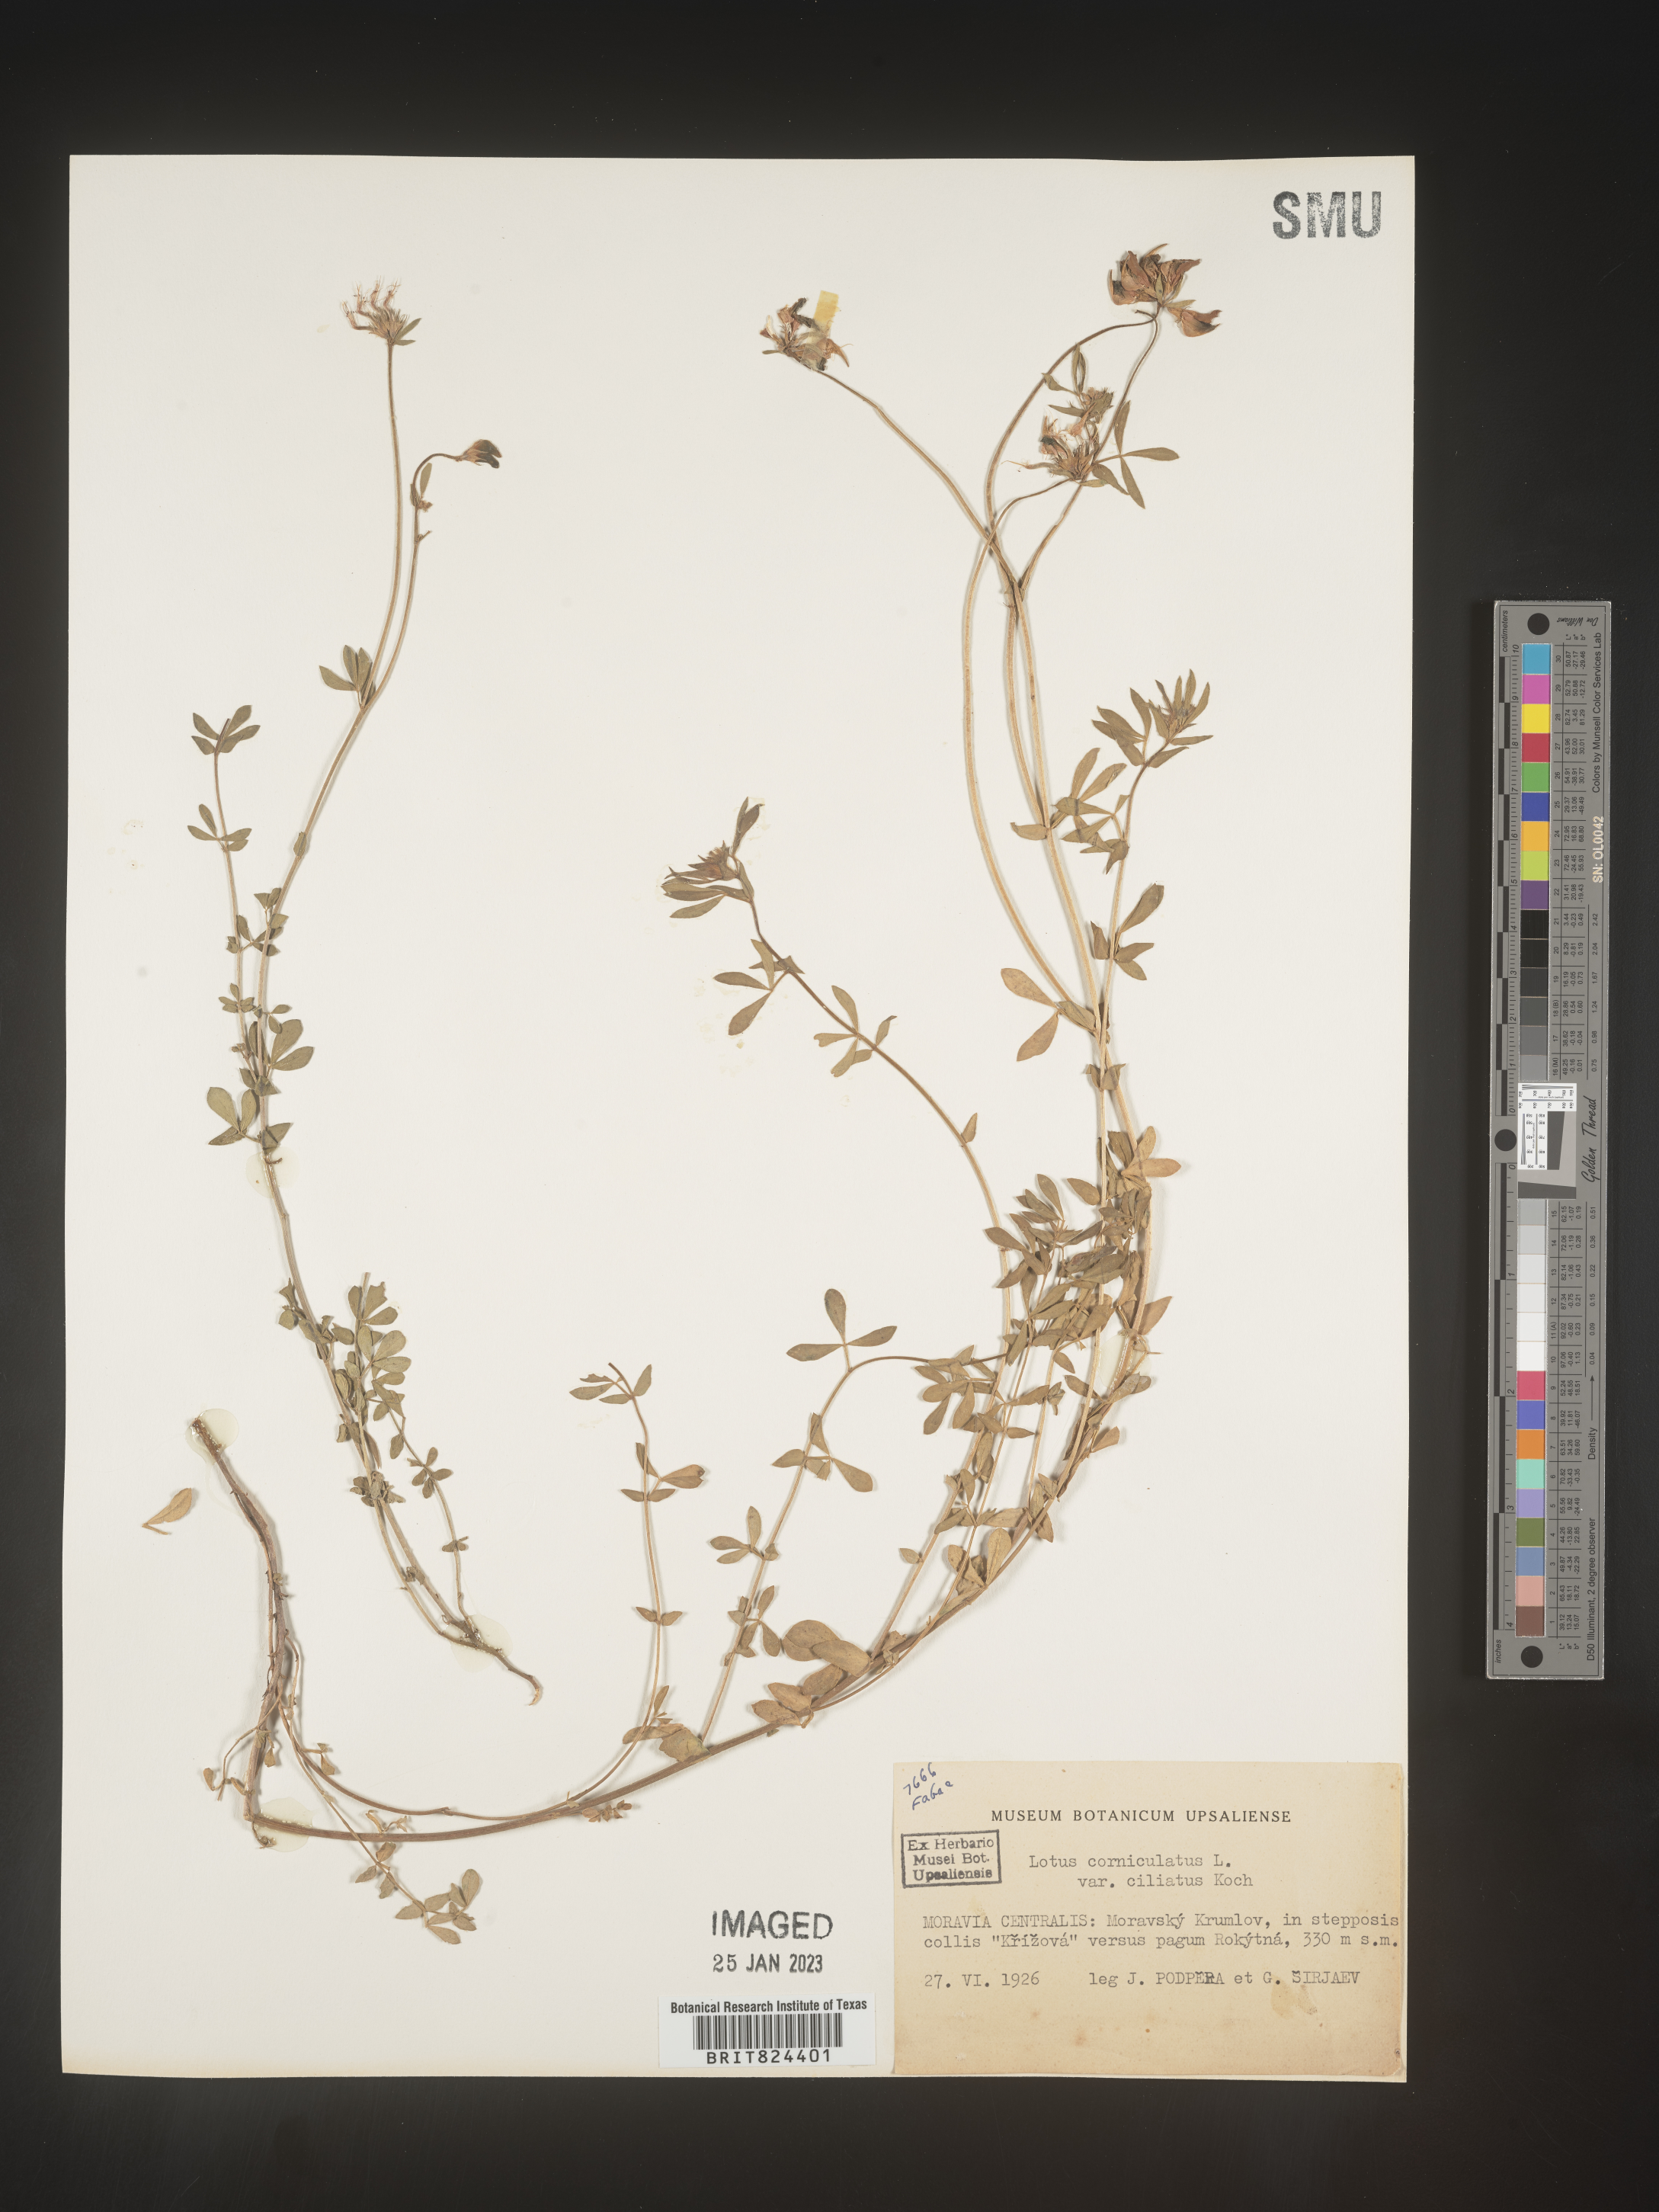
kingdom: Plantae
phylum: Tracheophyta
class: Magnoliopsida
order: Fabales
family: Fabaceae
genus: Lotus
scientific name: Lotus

Set problem
Please write down each line of the data above word for word, leaving out the pictures.

Response
kingdom: Plantae
phylum: Tracheophyta
class: Magnoliopsida
order: Fabales
family: Fabaceae
genus: Lotus
scientific name: Lotus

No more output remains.